* **Supplied entries**:
*** Block opens ***
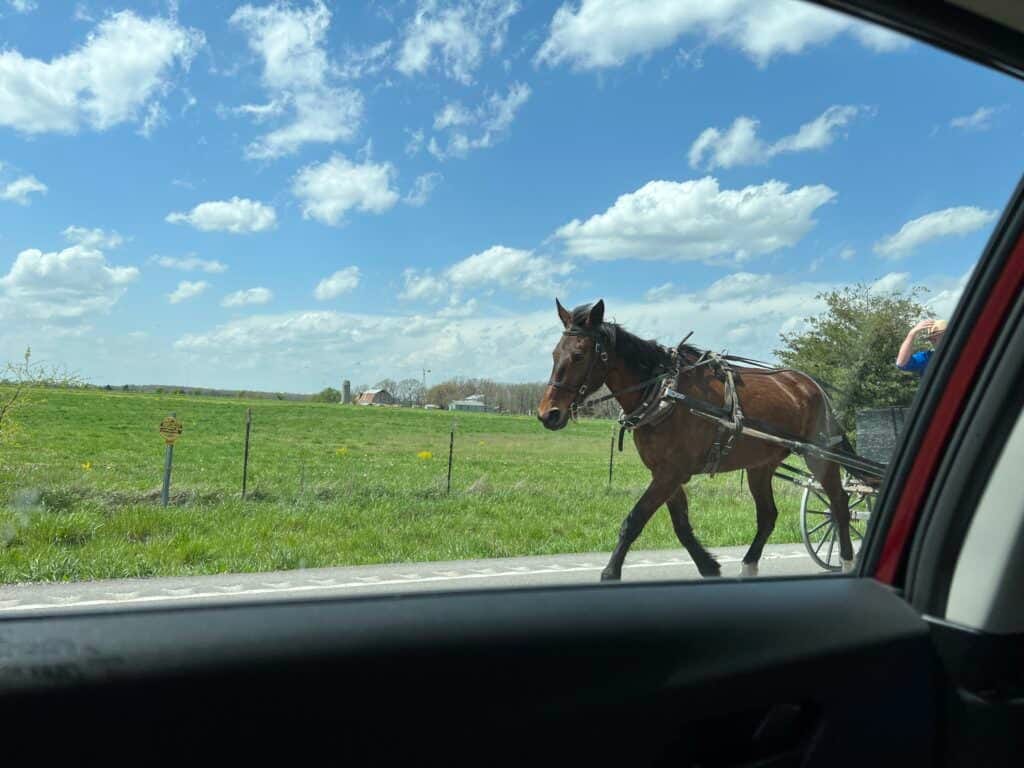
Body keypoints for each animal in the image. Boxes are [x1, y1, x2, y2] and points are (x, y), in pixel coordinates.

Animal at [537, 298, 855, 580]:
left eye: (579, 355)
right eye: (553, 354)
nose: (548, 414)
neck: (665, 392)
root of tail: (812, 386)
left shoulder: (671, 473)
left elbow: (634, 520)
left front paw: (610, 573)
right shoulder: (666, 473)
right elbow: (681, 526)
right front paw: (708, 566)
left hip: (818, 456)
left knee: (839, 503)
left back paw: (847, 561)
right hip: (760, 465)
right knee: (768, 515)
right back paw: (749, 565)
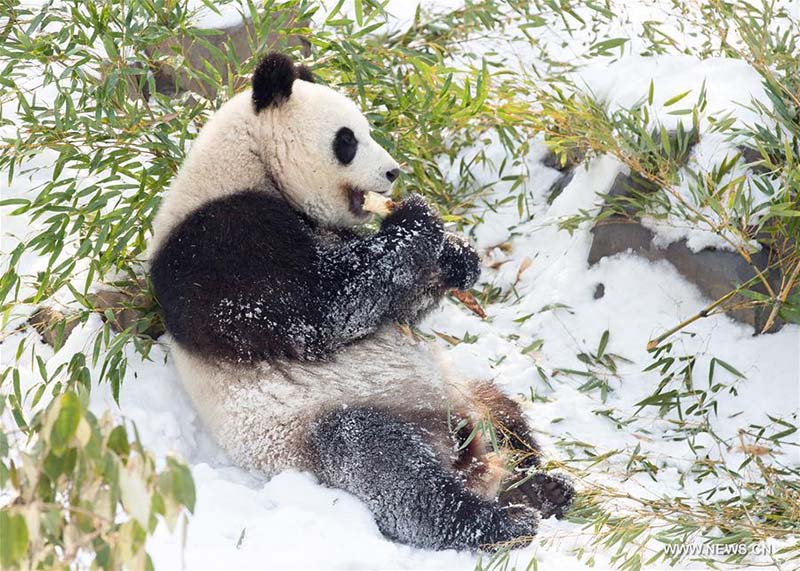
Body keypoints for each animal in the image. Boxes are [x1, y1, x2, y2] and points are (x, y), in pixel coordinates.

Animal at [148, 52, 576, 548]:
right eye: (347, 140)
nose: (393, 172)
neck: (248, 163)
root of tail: (466, 451)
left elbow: (390, 305)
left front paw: (457, 257)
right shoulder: (218, 244)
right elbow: (320, 309)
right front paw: (418, 218)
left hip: (461, 388)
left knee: (506, 415)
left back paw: (541, 486)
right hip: (329, 422)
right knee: (387, 466)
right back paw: (494, 523)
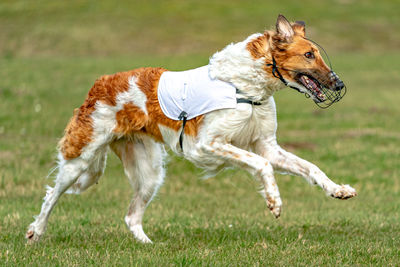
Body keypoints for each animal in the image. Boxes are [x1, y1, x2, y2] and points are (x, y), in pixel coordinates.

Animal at [25, 14, 356, 245]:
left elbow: (310, 167)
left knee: (131, 216)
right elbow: (262, 166)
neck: (247, 85)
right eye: (309, 55)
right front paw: (274, 202)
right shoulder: (207, 144)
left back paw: (149, 245)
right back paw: (35, 232)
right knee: (52, 194)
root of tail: (100, 84)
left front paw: (337, 189)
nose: (339, 84)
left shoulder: (265, 144)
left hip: (150, 171)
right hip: (81, 157)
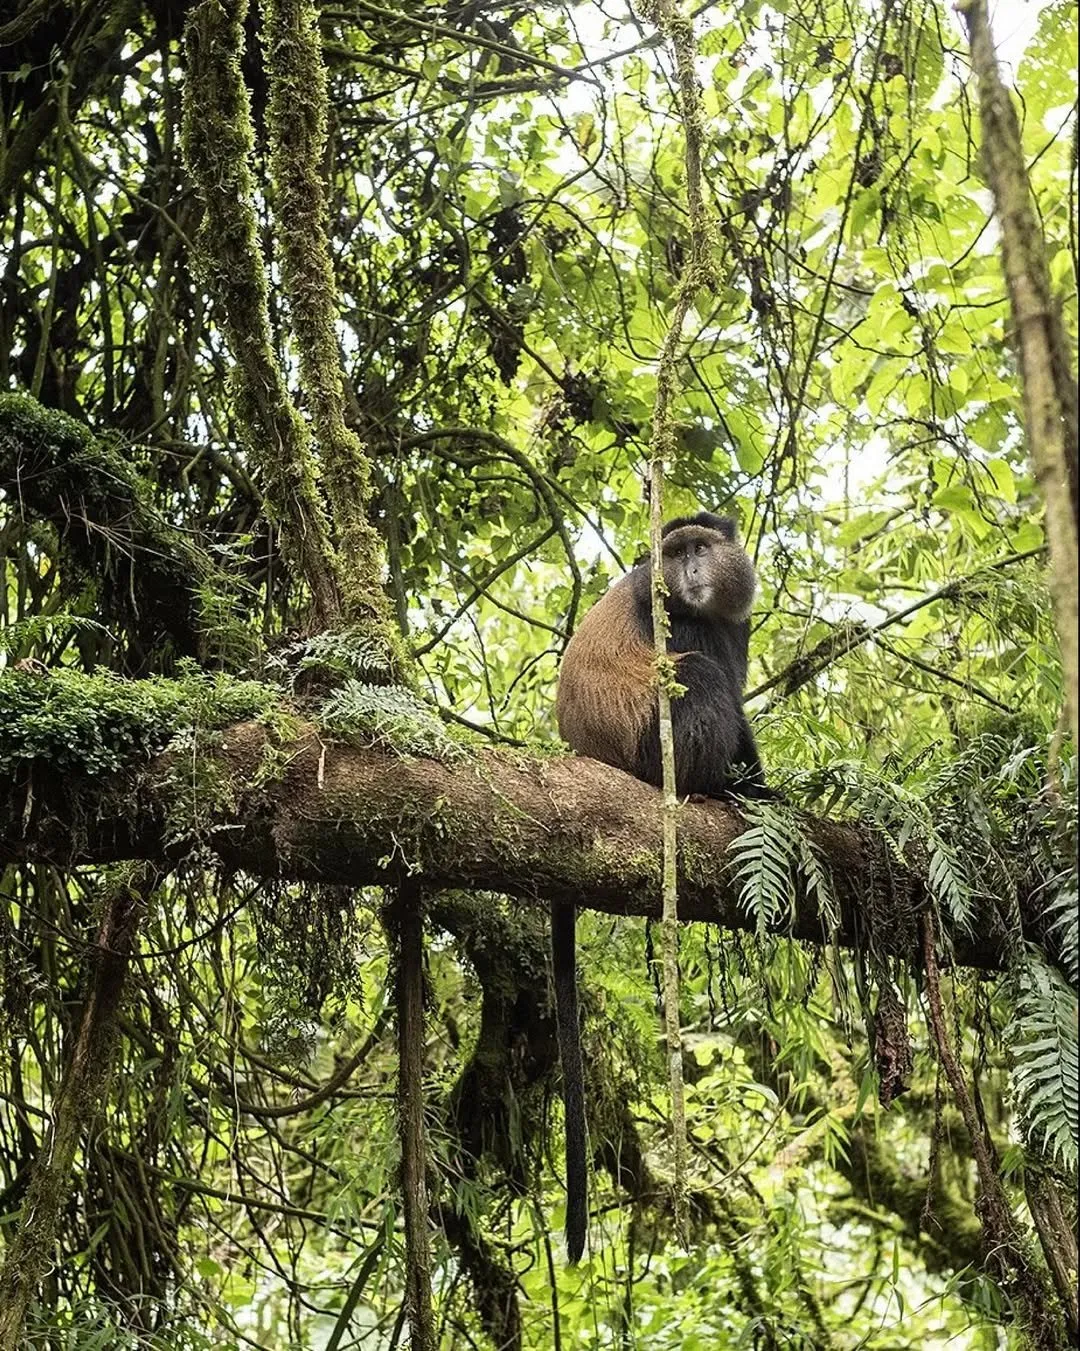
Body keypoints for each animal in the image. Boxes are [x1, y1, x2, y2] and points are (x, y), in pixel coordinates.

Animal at [550, 511, 770, 1261]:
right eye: (673, 556)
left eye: (701, 547)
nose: (691, 571)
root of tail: (585, 753)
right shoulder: (675, 618)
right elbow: (714, 681)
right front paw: (753, 788)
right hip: (648, 746)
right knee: (694, 679)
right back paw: (714, 788)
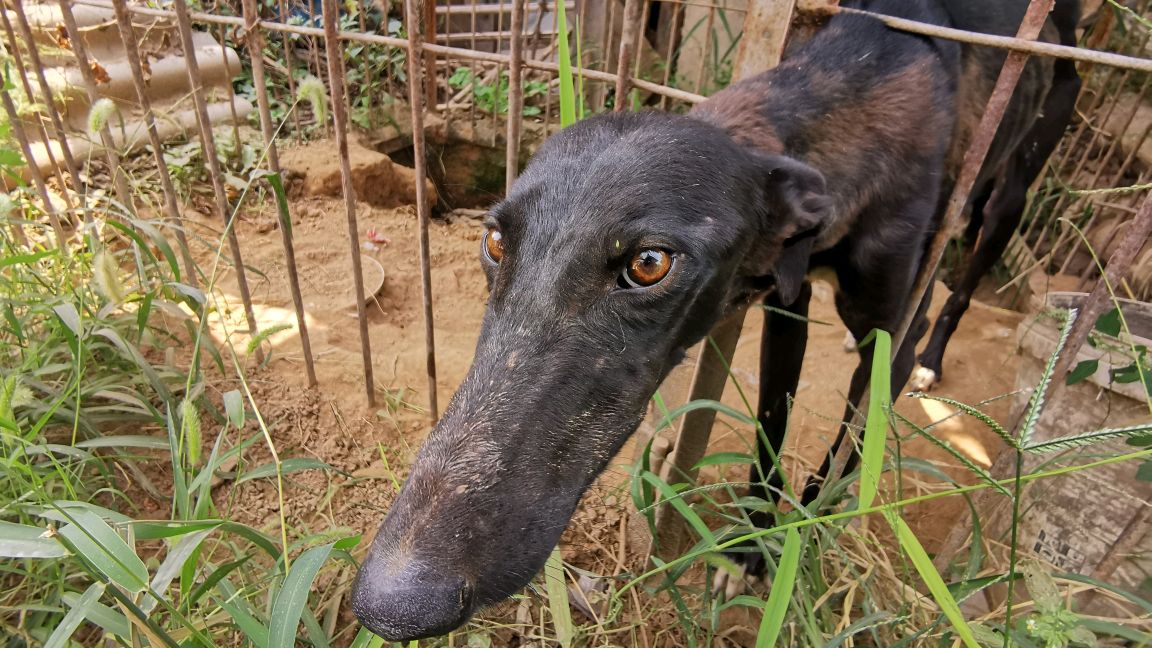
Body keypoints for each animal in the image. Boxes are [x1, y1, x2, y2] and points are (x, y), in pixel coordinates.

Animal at [350, 0, 1078, 636]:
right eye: (496, 242)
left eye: (649, 263)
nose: (394, 601)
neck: (852, 82)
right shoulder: (788, 304)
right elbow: (771, 419)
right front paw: (754, 535)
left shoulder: (892, 329)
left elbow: (850, 446)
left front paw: (795, 536)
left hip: (1011, 195)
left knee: (968, 278)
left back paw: (935, 361)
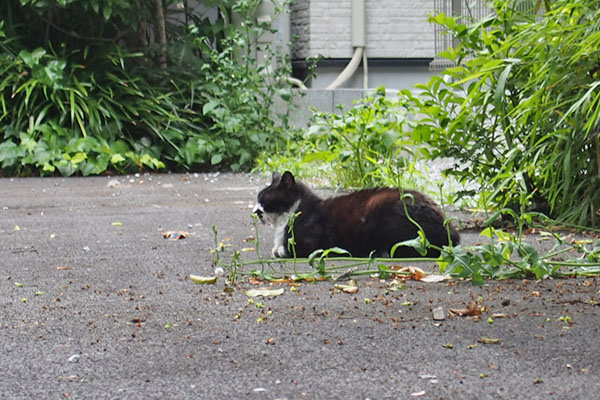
*** Block closes ***
* **What is required**:
The records above are to be restated word for word, excluding all pictures.

* **Completed exercise**:
Body keypoints for each animal in the image. Boxes are [x1, y1, x2, y2] and points are (x, y), in pixel coordinates.

Animal at [537, 298, 855, 580]:
left eye: (579, 355)
right eye: (553, 354)
nose: (548, 414)
neck: (665, 392)
root of tail: (812, 386)
left shoulder: (671, 473)
left elbow: (634, 520)
left front paw: (610, 573)
right shoulder: (666, 473)
right elbow: (681, 526)
right front paw: (708, 566)
left hip: (818, 456)
left knee: (839, 503)
left back paw: (847, 561)
right hip: (760, 465)
right knee: (768, 515)
right back paw: (749, 565)
Body keypoints for each animal in the image. Boxes are [x1, y1, x2, y2] and points are (x, y), in pixel coordinates.

Animal at [148, 52, 576, 548]:
right eye: (347, 140)
nose: (393, 172)
neck: (248, 163)
root of tail: (466, 451)
left elbow: (390, 305)
left front paw: (457, 257)
right shoulder: (218, 244)
right elbow: (320, 309)
right front paw: (418, 218)
left hip: (461, 388)
left knee: (506, 415)
left back paw: (541, 486)
right hip: (329, 422)
right knee: (387, 466)
right back paw: (494, 523)
Body keypoints for each animal in the image. Boxes are [x1, y1, x2, y2] and points are (x, y), in pixel coordinates.

Animal at [25, 14, 356, 245]:
left elbow: (310, 167)
left knee: (131, 216)
right elbow: (262, 166)
neck: (247, 85)
right eye: (309, 55)
right front paw: (274, 202)
right shoulder: (207, 144)
left back paw: (149, 245)
right back paw: (35, 232)
right knee: (52, 194)
root of tail: (100, 84)
left front paw: (337, 189)
nose: (339, 84)
left shoulder: (265, 144)
left hip: (150, 171)
right hip: (81, 157)
Body keypoints for each animal in the image. Boxes are [x1, y1, x2, y2] and points are (x, y), in pixel coordinates.

Animal at [550, 511, 770, 1261]:
right eye: (673, 556)
left eye: (701, 547)
nose: (691, 571)
root of tail: (585, 753)
right shoulder: (675, 618)
right elbow: (714, 681)
right front paw: (753, 788)
right hip: (648, 746)
right knee: (694, 679)
right back paw: (714, 788)
Body keypoints for each animal in the image. Boxes are [x1, y1, x2, y2] and points are (x, y), in pixel coordinates.

Animal at [350, 0, 1078, 636]:
right eye: (496, 242)
left eye: (649, 263)
nose: (394, 601)
neck: (852, 82)
right shoulder: (788, 304)
right elbow: (771, 419)
right front paw: (754, 535)
left shoulder: (892, 329)
left elbow: (850, 446)
left front paw: (795, 536)
left hip: (1011, 195)
left knee: (968, 278)
left back paw: (935, 361)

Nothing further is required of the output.